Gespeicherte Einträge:
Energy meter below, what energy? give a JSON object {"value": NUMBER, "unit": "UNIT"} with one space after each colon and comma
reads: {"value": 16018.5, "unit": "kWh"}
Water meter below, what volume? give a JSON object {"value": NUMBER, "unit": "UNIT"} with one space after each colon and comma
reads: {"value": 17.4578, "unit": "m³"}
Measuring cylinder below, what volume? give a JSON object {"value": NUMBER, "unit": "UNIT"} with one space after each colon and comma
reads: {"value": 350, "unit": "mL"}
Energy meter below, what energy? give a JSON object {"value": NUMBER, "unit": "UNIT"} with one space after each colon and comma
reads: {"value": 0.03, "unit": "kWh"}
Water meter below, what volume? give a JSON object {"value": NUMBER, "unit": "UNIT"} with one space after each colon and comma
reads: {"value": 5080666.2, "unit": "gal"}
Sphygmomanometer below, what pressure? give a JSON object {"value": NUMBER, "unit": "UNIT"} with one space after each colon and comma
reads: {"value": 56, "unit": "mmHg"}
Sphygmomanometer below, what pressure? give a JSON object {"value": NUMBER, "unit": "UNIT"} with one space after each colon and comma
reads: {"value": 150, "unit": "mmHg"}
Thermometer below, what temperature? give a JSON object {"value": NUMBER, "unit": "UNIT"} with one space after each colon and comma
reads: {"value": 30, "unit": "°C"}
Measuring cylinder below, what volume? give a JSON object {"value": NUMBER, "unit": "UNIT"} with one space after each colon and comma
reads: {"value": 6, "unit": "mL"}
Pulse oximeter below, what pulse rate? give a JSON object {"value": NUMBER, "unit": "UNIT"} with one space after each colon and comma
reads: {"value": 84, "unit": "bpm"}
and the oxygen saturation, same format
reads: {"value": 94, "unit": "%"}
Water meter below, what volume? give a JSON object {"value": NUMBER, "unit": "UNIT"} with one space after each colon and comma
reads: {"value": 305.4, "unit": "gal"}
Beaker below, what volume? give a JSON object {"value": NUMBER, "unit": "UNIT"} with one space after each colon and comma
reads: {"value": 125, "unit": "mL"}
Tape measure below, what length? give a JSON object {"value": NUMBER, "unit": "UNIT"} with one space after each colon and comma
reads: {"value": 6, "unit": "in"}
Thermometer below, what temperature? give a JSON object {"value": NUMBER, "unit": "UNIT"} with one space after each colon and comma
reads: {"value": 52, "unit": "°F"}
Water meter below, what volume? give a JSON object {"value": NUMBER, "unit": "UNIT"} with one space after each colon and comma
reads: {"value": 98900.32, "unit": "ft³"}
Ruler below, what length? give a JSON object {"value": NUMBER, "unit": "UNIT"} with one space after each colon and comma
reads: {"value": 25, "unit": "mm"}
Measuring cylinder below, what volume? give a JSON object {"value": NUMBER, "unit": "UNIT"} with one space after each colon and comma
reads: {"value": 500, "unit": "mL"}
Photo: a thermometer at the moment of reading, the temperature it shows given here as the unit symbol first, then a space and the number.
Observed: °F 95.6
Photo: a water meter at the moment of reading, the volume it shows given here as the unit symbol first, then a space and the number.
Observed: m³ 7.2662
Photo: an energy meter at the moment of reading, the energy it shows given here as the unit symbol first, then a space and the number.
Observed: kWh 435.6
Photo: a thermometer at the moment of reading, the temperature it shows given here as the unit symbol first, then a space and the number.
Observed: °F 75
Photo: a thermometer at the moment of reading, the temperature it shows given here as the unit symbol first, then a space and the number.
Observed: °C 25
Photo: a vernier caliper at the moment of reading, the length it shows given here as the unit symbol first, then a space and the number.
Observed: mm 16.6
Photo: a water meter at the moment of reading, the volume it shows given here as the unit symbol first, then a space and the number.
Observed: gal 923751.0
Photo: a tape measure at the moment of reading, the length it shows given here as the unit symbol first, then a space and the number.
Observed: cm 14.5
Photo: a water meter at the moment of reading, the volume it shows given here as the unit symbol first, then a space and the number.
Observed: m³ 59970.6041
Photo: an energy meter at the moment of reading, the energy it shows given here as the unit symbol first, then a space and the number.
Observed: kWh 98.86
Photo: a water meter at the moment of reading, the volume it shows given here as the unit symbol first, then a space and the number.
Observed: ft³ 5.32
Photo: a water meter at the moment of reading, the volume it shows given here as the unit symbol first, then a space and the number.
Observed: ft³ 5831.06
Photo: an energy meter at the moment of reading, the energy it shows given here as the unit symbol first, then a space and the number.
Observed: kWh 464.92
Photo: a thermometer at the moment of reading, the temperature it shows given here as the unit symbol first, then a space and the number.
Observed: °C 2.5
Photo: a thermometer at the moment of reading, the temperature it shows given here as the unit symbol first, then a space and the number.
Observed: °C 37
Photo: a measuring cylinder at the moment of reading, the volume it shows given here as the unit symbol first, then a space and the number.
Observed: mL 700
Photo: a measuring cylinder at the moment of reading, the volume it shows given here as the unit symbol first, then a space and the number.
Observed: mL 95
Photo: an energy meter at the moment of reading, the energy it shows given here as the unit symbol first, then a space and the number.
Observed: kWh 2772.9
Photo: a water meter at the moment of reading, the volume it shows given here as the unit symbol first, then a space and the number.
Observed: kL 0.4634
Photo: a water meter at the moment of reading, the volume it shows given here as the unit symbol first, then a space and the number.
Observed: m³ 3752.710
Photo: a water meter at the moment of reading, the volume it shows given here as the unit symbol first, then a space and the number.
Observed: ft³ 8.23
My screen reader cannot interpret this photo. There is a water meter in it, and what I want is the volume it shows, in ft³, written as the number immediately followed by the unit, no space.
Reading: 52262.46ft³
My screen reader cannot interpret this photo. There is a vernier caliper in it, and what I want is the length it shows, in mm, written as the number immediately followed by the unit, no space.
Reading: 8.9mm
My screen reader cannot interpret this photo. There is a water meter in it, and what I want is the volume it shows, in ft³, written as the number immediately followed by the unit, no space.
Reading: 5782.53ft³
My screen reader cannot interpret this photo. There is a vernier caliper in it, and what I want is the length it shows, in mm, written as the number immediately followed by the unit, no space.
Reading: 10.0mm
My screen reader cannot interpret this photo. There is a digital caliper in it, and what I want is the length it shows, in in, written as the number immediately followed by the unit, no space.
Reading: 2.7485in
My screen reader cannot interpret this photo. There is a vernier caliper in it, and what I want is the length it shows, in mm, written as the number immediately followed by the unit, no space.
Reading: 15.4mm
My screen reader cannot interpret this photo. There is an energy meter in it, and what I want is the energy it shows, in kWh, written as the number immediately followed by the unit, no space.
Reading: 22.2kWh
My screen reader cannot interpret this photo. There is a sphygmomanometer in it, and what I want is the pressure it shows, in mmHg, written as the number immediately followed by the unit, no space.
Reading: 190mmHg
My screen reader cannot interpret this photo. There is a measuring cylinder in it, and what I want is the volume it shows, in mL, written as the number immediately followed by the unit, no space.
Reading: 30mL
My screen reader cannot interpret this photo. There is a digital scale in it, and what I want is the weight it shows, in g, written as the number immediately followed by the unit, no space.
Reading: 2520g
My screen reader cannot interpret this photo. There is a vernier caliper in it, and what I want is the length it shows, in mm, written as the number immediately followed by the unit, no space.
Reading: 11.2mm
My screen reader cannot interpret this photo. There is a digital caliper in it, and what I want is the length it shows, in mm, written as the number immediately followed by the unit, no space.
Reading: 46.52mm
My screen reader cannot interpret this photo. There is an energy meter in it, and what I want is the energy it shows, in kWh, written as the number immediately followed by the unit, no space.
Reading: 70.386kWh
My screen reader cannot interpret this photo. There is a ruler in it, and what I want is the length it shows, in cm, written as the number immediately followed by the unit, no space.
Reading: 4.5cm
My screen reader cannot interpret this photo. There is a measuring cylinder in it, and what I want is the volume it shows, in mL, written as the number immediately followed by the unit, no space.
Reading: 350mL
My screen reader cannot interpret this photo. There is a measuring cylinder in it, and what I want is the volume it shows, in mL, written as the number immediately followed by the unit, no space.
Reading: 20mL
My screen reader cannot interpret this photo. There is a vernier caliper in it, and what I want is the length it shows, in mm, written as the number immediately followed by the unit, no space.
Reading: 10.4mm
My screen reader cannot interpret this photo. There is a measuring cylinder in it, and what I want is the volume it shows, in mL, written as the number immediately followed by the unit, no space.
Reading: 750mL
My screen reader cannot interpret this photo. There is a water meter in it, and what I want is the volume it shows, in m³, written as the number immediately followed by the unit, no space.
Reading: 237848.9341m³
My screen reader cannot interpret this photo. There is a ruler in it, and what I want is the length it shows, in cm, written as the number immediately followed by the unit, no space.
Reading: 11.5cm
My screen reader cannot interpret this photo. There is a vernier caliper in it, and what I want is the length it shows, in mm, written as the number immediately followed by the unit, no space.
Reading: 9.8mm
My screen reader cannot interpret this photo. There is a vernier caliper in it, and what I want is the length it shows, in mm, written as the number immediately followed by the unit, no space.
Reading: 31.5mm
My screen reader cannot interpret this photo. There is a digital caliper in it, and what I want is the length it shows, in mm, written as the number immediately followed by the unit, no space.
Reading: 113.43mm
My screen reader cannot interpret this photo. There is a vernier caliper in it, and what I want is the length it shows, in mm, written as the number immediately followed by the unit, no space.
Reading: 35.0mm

■ Aufgabe ■
Schreib die Daten von der Zeile mit „Ruler below, what“ bis einschließlich der Zeile mit „Observed: °C 25“ als CSV mit den zwei Spalten „eingabe“ und „ausgabe“ um. Jede CSV-Zeile enthält einen Text und die dazugehörige Antwort, jeweils als ein Feld in Anführungszeichen, mit Leerzeichen statt Zeilenumbrüchen.

■ Antwort ■
eingabe,ausgabe
"Ruler below, what length? give a JSON object {""value"": NUMBER, ""unit"": ""UNIT""} with one space after each colon and comma reads:","{""value"": 25, ""unit"": ""mm""}"
"Measuring cylinder below, what volume? give a JSON object {""value"": NUMBER, ""unit"": ""UNIT""} with one space after each colon and comma reads:","{""value"": 500, ""unit"": ""mL""}"
"Photo: a thermometer at the moment of reading, the temperature it shows given here as the unit symbol first, then a space and the number. Observed:","°F 95.6"
"Photo: a water meter at the moment of reading, the volume it shows given here as the unit symbol first, then a space and the number. Observed:","m³ 7.2662"
"Photo: an energy meter at the moment of reading, the energy it shows given here as the unit symbol first, then a space and the number. Observed:","kWh 435.6"
"Photo: a thermometer at the moment of reading, the temperature it shows given here as the unit symbol first, then a space and the number. Observed:","°F 75"
"Photo: a thermometer at the moment of reading, the temperature it shows given here as the unit symbol first, then a space and the number. Observed:","°C 25"